Need some practical advice on choosing from different CNN model architectures

Hi everyone. Today I finished the CNN course which I’ve been studying for about 2 months. I t was a great course and thanks for everyone’s contribution in giving a very timely response to my questions and clearing my doubts. I appreciate that a lot.

I would just like to discuss a few things. In this time period I learnt the fundamentals and mechanisms of how CNNs work. I also took lectures on a few research papers that studied a few classical CNN models and some advanced stuff like ResNets, Inception Network, MobileNet, EfficientNet etc. Following that I studied Detection Algorithms, with a primary focus on YOLO Algorithm. I also briefly studied Regional Proposals, Semantic Segmentation, R-CNN, Fast-RCNN, Faster R-CNN, U-Net. I also learnt Face Recognition and Verification Models like Siamese Network and also covered a little Neural Style Transfer.

I am now looking forward to build some projects. Most probably on object detection and image classification. After consuming all of the stuff from this course, I am confident enough that I can build an application in the real world, though I still have a few questions and need to talk to someone who can channel my thoughts in the right direction.

If you could give me just a rough overview of how you approach a computer vision problem that’ll be great. Especially, when you see a computer vision problem to solve, how do you make decision on which architecture to choose from to solve a given problem at hand. Since there are many architectures and research papers and every architecture works in a unique way to solve unique problems, how do you know which one to choose from? How do you make your way down from 100s of options to choose from, to a few where you can then start experimenting with those few options? Just need some practical advice on approaching an object detection or image classification problem.

Also, there might be some knowledge gaps that I have, I feel like I have em, but I don’t know what I don’t know at this point. So, I just need someone who can maybe channel me in the right direction.

That’s all, and once again thanks to everyone for responding to my queries always.

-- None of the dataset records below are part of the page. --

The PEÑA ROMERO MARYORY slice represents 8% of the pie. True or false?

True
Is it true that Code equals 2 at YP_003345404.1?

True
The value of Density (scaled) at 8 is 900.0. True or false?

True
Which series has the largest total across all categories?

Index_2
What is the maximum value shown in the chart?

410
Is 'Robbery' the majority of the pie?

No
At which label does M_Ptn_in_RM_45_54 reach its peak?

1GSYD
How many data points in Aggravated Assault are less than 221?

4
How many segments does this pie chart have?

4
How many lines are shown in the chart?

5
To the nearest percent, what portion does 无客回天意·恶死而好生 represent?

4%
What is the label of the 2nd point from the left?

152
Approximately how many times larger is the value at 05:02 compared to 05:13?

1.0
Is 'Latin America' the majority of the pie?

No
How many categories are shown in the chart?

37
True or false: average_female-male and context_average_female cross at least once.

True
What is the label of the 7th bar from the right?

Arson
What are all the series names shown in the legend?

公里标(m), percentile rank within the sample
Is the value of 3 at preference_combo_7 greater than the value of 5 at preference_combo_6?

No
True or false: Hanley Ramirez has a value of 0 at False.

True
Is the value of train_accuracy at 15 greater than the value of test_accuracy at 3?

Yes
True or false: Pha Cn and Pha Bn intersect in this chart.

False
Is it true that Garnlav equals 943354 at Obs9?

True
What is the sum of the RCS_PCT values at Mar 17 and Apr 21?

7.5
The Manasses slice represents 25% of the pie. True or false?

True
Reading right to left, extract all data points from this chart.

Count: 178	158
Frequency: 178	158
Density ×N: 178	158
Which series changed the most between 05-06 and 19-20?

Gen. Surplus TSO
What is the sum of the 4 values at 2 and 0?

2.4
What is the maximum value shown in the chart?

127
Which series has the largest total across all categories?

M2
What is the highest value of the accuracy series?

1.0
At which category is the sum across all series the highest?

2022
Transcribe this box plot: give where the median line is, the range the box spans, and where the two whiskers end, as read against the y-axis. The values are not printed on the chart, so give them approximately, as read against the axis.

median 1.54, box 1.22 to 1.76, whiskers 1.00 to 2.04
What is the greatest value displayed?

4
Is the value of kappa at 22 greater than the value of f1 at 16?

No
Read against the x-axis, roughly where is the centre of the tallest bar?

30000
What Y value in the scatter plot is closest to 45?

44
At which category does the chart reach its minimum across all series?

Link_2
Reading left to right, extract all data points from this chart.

My approach to this would be, depending the project (the type of task/images) if there is a similar model trained on similar images that you can use either in transfer learning or replicat/ train from scratch, then do that as first option.

The second option would be to create a similar model as the the one above but you still have to train and test it.

The third option is to study many extensive papers and come up with you own models that you have to train and test extensively but this will require much more resources and time.

It’s great that you have completed this course. It gives you introductory knowledge of many different methods.

What the course doesn’t do is give you the experience to make design decisions.

So what you need now is experience.

I recommend you grab some datasets from the many online repositories, or perhaps from a ML site like Kaggle, and dig in. Make choices - start with simple ones, try them out, see if they work, ask questions (Kaggle has a very supportive community), and build up your bank of experience.

Try the “UCI Machine Learning Repository” for sets of data you can download.

@gent.spah @TMosh thanks for the input. I guess there is no definite answer to this question and there are many factors that play role in this and also experience building models is necessary. I have started with Kaggle, let’s see how it goes.